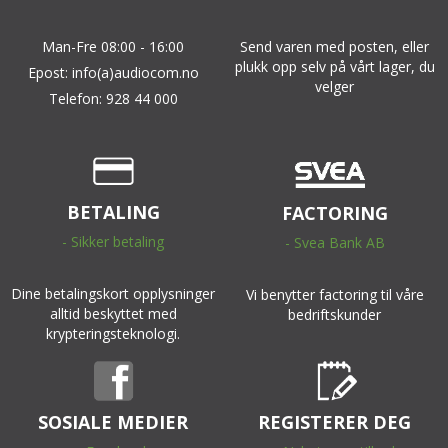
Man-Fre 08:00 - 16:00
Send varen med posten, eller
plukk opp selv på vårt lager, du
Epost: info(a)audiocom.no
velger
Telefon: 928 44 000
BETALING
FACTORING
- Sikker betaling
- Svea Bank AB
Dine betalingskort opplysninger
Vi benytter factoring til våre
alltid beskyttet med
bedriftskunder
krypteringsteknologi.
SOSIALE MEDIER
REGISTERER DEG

---*---

# Brief:
Please output all the records above exactly, leaving out every picture.

# Response for this exercise:
Man-Fre 08:00 - 16:00
Send varen med posten, eller
plukk opp selv på vårt lager, du
Epost: info(a)audiocom.no
velger
Telefon: 928 44 000
BETALING
FACTORING
- Sikker betaling
- Svea Bank AB
Dine betalingskort opplysninger
Vi benytter factoring til våre
alltid beskyttet med
bedriftskunder
krypteringsteknologi.
SOSIALE MEDIER
REGISTERER DEG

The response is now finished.